Among the planned events are a lecture on the relocation of the Quakertown community, hosted by the Denton County Office of History and Culture; a two-day celebration hosted by St. James African Methodist Episcopal Church; a celebration of “Freedom Fighters,” hosted by the Martin Luther King Jr. Recreation Center; a North Central Texas College program themed “New Visions: Making Black History in Your Life and in the Lives of Others”; and programs at Borman and Rivera elementary schools.

University of North Texas graduate student Chelsea Stallings, who is writing her master’s thesis on the Quakertown community, will lead a lecture on the neighborhood’s relocation at noon Feb. 13 in the commissioner’s courtroom at the Courthouse on the Square, 110 W. Hickory St.

In the 1920s, Quakertown, which was made up of nearly 70 black families and Denton’s black business district, was uprooted and relocated to east and southeast portions of the city to make room for a city park, now the site of Quakertown Park and the Denton civic and senior centers.

“It’s hopefully going to shed some light. There has been a lot written about Quakertown ... but [Stallings] has basically gone out into the community and collected more data to tell the story from a different viewpoint,” said Peggy Riddle, director of the Denton County Office of History and Culture. “Hopefully, people will find this interesting and [it] encourages more research about Quakertown.

“It’s a part of our history we don’t want to forget and we want to keep the story alive.”

The event is free and open to the public.

The St. James A.M.E. Church will have a two-day African-American History Month celebration themed “Civil Rights in America,” on Feb. 22-23 at 1107 E. Oak St., recognizing the civil rights movement’s impact on American history.

Festivities will take place from 11 a.m. to 2 p.m. Feb. 22 and include a community health fair, speakers, skits, displays and an inventors’ exhibit. The two-day event concludes with a 3 p.m. concert Feb. 23 that will include vocalists from area churches, poetry, readings and a musical drama.

The MLK Jr. Recreation Center, 1300 Wilson St., will have a program recognizing Freedom Fighters from noon to 2 p.m. Feb. 22.

The free event will include monologues about historical figures such as Nelson Mandela and Marcus Garvey, and celebrate African-Americans who’ve fought for the equal rights and freedoms of black people in America, said Denesha Factory, a recreation specialist at the center and the program coordinator.

NCTC will host a program at 7 p.m. Feb. 20 at the First State Bank Center for the Performing Arts on its Gainesville campus, titled “New Visions: Making Black History in Your Life and in the Lives of Others.”

The program will include music, tributes recognizing the contributions of African-Americans in America and internationally, and keynote speaker Kayla Tucker-Adams, a senior public relations director for T.D. Jakes Ministries, a motivational speaker, writer and on-air talent.

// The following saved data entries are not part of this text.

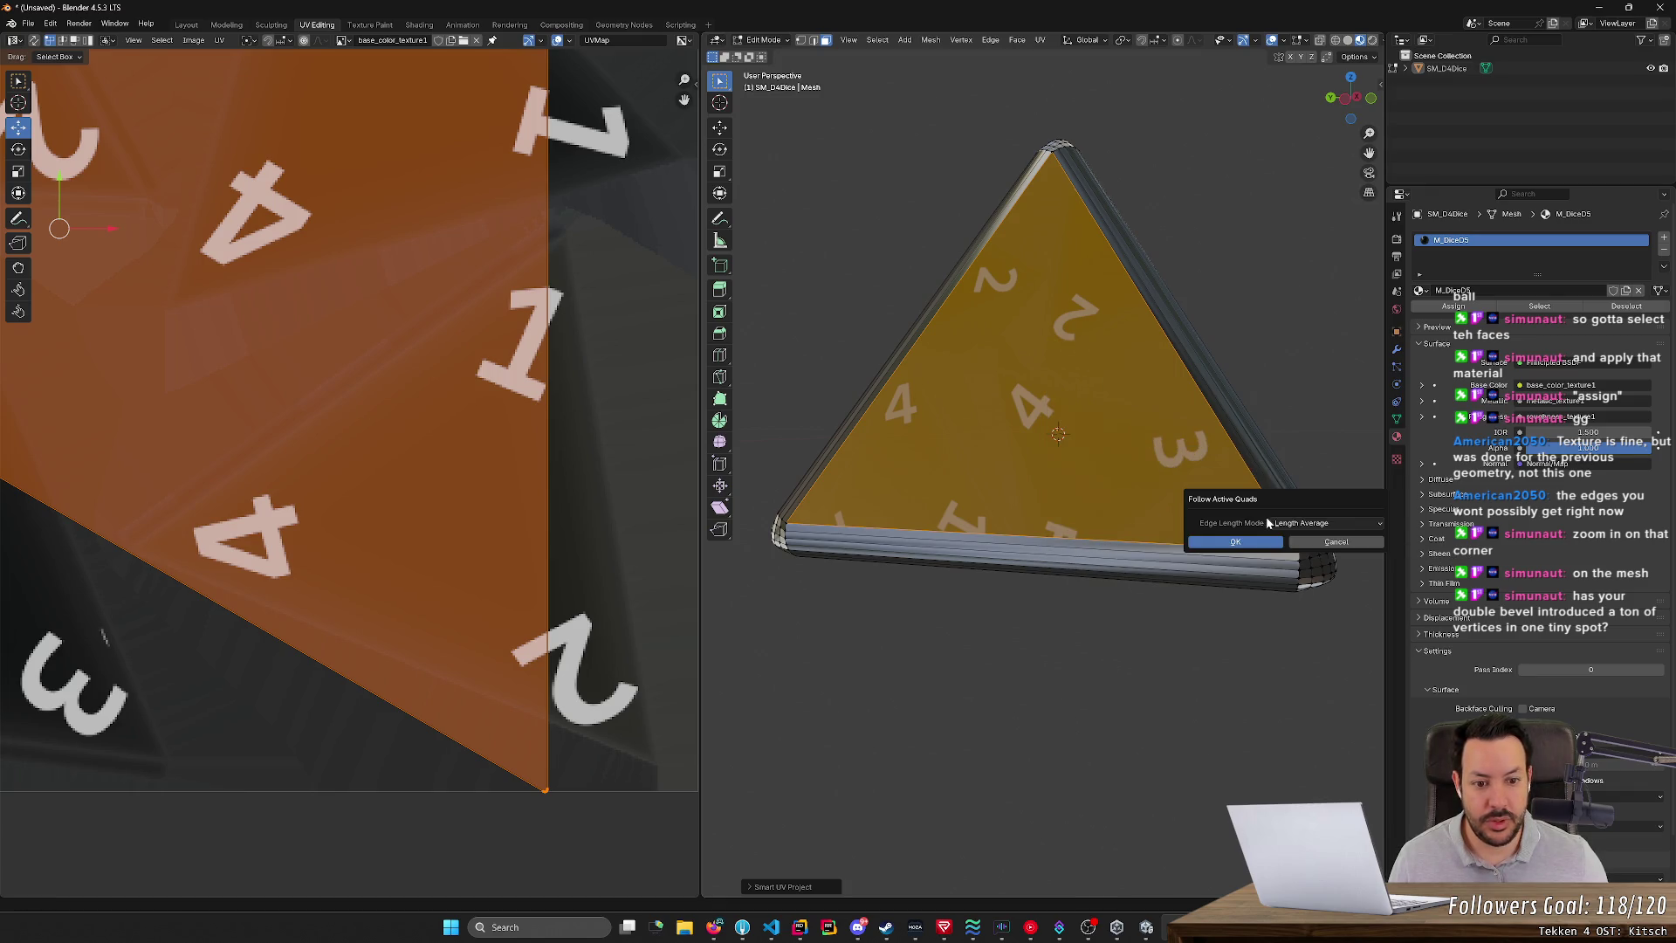
{"action": "left_click", "coordinate": [1330, 542]}
{"action": "right_click", "coordinate": [1000, 435]}
{"action": "mouse_move", "coordinate": [1052, 439]}
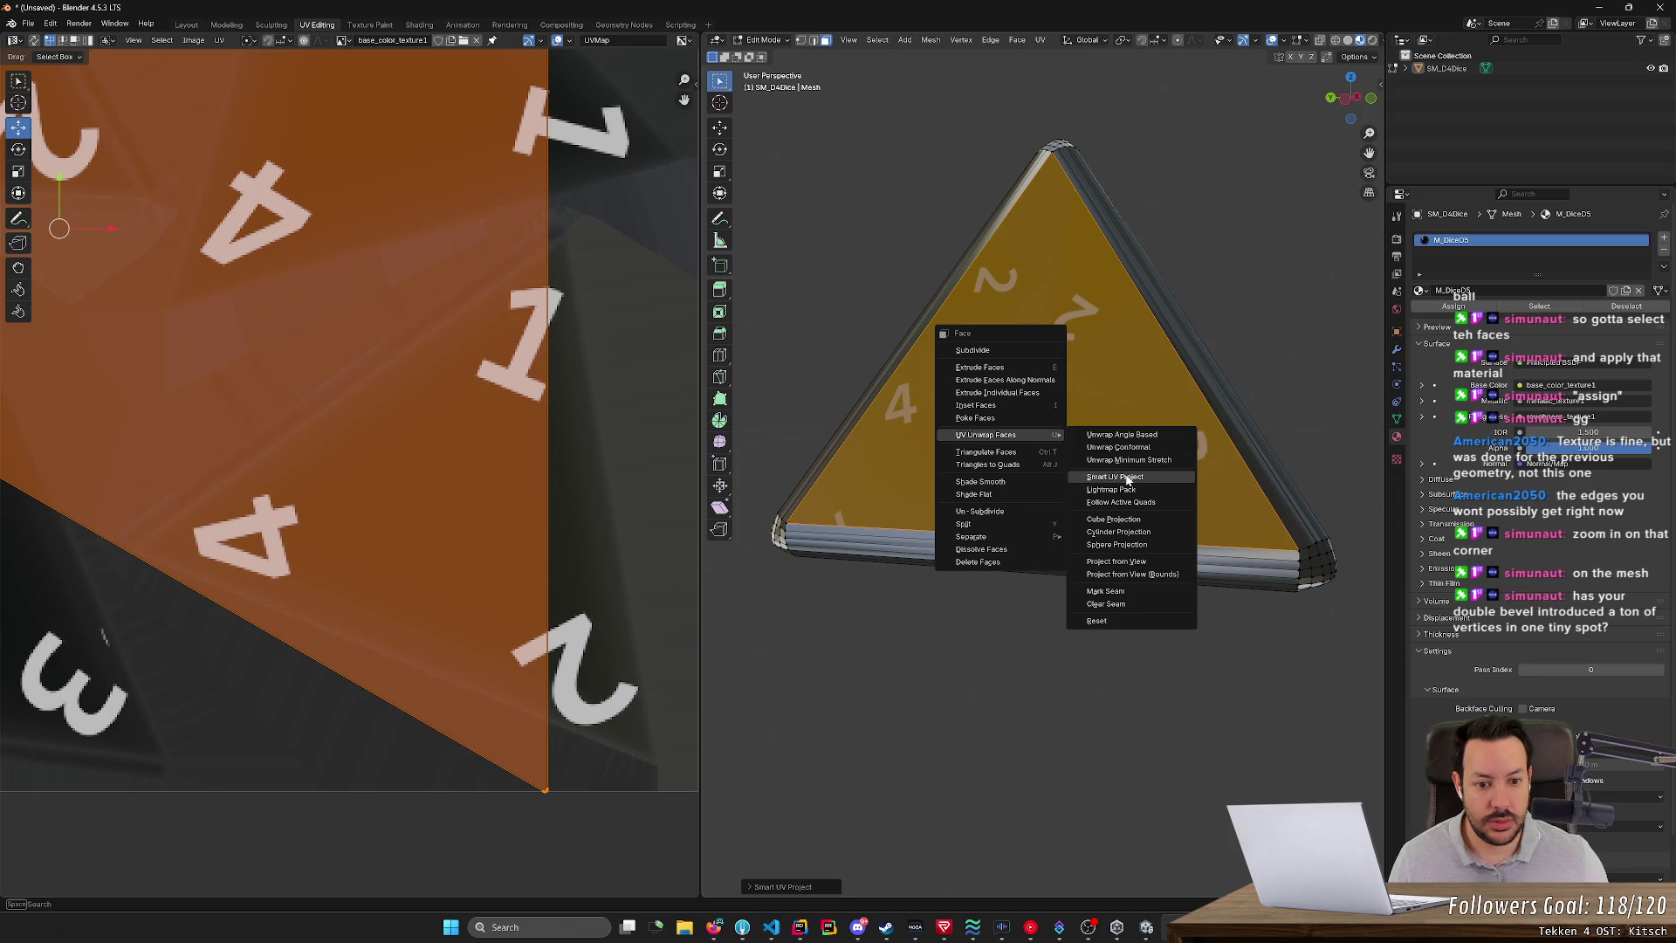
{"action": "left_click", "coordinate": [1117, 476]}
{"action": "left_click", "coordinate": [1178, 593]}
{"action": "right_click", "coordinate": [1023, 412]}
{"action": "mouse_move", "coordinate": [1026, 415]}
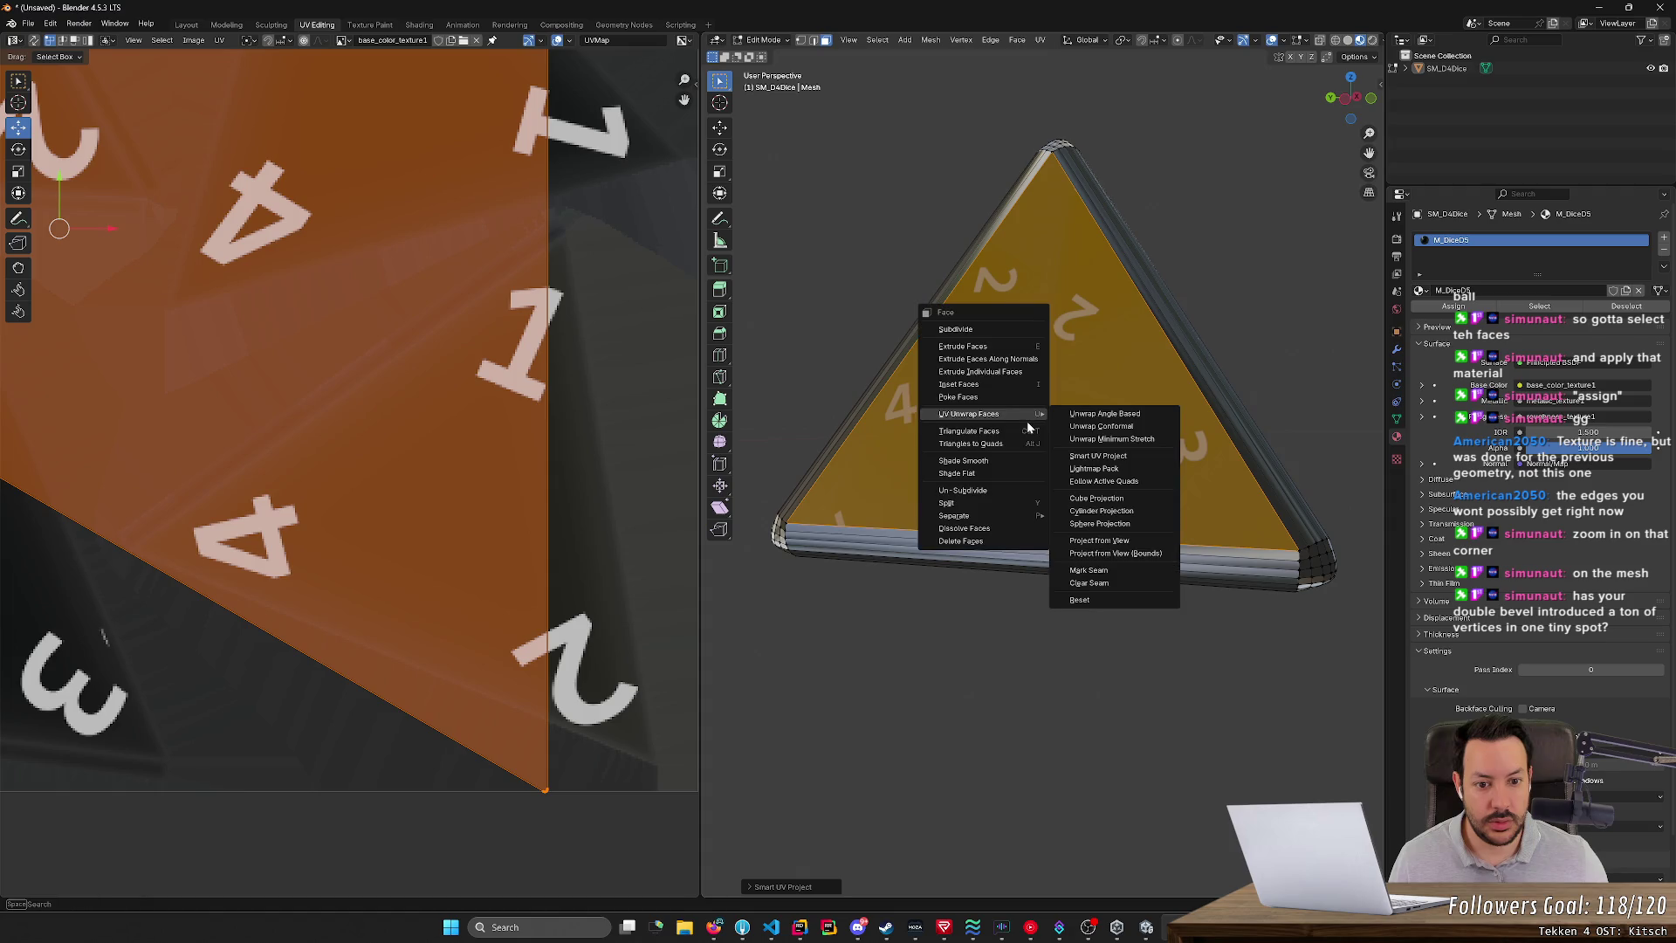
{"action": "left_click", "coordinate": [1108, 439]}
{"action": "right_click", "coordinate": [971, 423]}
{"action": "mouse_move", "coordinate": [971, 422]}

Borman Elementary School will host its annual afternoon and evening Black History Program at 1:15 and 6 p.m. Feb. 20. Both events are open to the public, said Rebecca Lloyd, the school’s assistant principal.

The program will include a fashion show, biographies of past, present and future figures, and performances from the fourth- and fifth-grade choirs, the Drum Club, the AstroTones teachers gospel choir and the district’s music therapists. Food will be served at the evening event, she said.

Lloyd said the program is an opportunity for students to learn about the contributions of African-Americans and she’s hopeful students will leave the program more appreciative of different cultures.

“We’ve been doing it for at least the past 10 years, and it has really become a tradition we do in the month of February,” she said.

Borman Elementary is at 1201 Parvin St.

The contributions of black Americans were first celebrated in 1926 as Negro History Month and was conceived by Carter G. Woodson, according to the African-American History Month website.

The week was expanded to a month in 1976.